When I was very young, my mother frown at me when I didn't act like everyone was my best friend. She'd tell me "You don't have a shy bone in your body." I think this was at least in part because those "unfamiliar people" were people I'd met before, but I have a terrible memory for linking who someone is with how they look, so... there's some wiggle room there for whether or not I was actually "shy."
But I've noticed that, even now that I'm almost 30, I'm still finding myself in situations where I'm not sure what to do or who to ask about how to proceed - or even if I do know who to ask, I feel like asking would be some kind of admission of defeat.
I've joined several online communities that honestly intimidate me, not because I'm unqualified or anything like that, but rather because these are social situations I'm not sure how to engage in.

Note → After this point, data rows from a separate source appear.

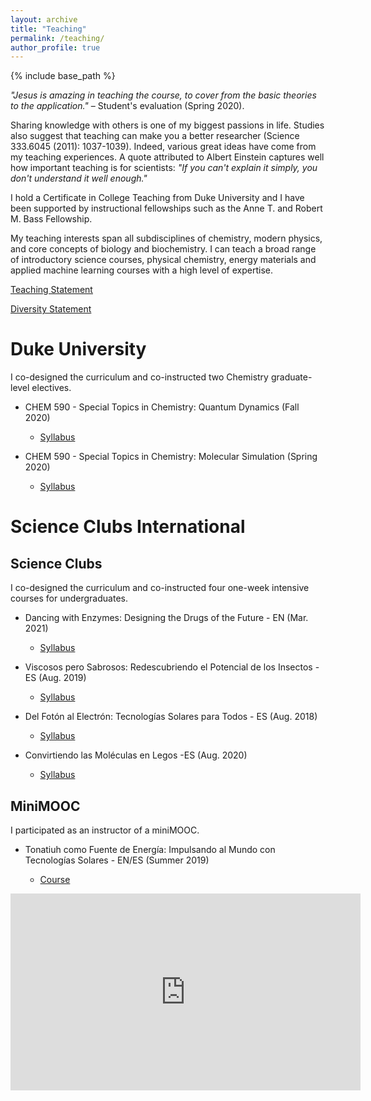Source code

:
 ```yaml
---
layout: archive
title: "Teaching"
permalink: /teaching/
author_profile: true
---
```


{% include base_path %}


*"Jesus is amazing in teaching the course, to cover from the basic theories to the application."* – Student's evaluation (Spring 2020).


Sharing knowledge with others is one of my biggest passions in life. Studies also suggest that teaching can make you a better researcher (Science 333.6045 (2011): 1037-1039). Indeed, various great ideas have come from my teaching experiences. A quote attributed to Albert Einstein captures well how important teaching is for scientists: *"If you can't explain it simply, you don't understand it well enough."* 

I hold a Certificate in College Teaching from Duke University and I have been supported by instructional fellowships such as the Anne T. and Robert M. Bass Fellowship.

My teaching interests span all subdisciplines of chemistry, modern physics, and core concepts of biology and biochemistry. I can teach a broad range of introductory science courses, physical chemistry, energy materials and applied machine learning courses with a high level of expertise. 

<p><a href="/files/teachingStatement.pdf">Teaching Statement</a></p>
<p><a href="/files/diversityStatement.pdf">Diversity Statement</a></p>


Duke University
======

I co-designed the curriculum and co-instructed two Chemistry graduate-level electives. 

* CHEM 590 - Special Topics in Chemistry: Quantum Dynamics (Fall 2020)
  * <p><a href="/files/SyllabusQD_JV.pdf">Syllabus</a></p>

* CHEM 590 - Special Topics in Chemistry: Molecular Simulation (Spring 2020)
  * <p><a href="/files/SyllabusMS_JV.pdf">Syllabus</a></p>

Science Clubs International
======


Science Clubs
------

I co-designed the curriculum and co-instructed four one-week intensive courses for undergraduates. 

* Dancing with Enzymes: Designing the Drugs of the Future - EN (Mar. 2021)
  * <p><a href="/files/SyllabusSCI.pdf">Syllabus</a></p>

* Viscosos pero Sabrosos: Redescubriendo el Potencial de los Insectos - ES (Aug. 2019)
  * <p><a href="/files/SyllabusXAL.pdf">Syllabus</a></p>

* Del Fotón al Electrón: Tecnologías Solares para Todos - ES (Aug. 2018)
  * <p><a href="/files/SyllabusCHH.pdf">Syllabus</a></p>

* Convirtiendo las Moléculas en Legos -ES (Aug. 2020)
  * <p><a href="/files/SyllabusMTY.pdf">Syllabus</a></p>


MiniMOOC
------

I participated as an instructor of a miniMOOC. 

* Tonatiuh como Fuente de Energía: Impulsando al Mundo con Tecnologías Solares  - EN/ES (Summer 2019)
  * <p><a href="https://minimoocs.clubesdeciencia.mx/courses/course-v1:cdecmx+MM04+2017/about">Course</a></p>

<iframe width="560" height="315" src="https://www.youtube.com/embed/videoseries?list=PLWaYK2JmCe_2deszLIYr-9kTZc6pnIQ5S" title="YouTube video player" frameborder="0" allow="accelerometer; autoplay; clipboard-write; encrypted-media; gyroscope; picture-in-picture" allowfullscreen></iframe>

I end up with a feeling of deep uncertainty and self-consciousness, where I'm too aware of myself to do anything without second-guessing any action or message I might consider. Part of me really dislikes that feeling, because it's close to inadequacy on the scale of emotions, but there's a section of my brain that revels in it.
Because I'm a writer. And experiencing those emotions keeps them fresh and lets me write about them much more clearly. I don't think that's necessarily a good reason to put myself in those situations, but it seems like if I'm going to feel like a self-conscious wall flower, I might as well make some use of it.
Are there any situations you've been in that inspired emotions you wanted to capture on paper?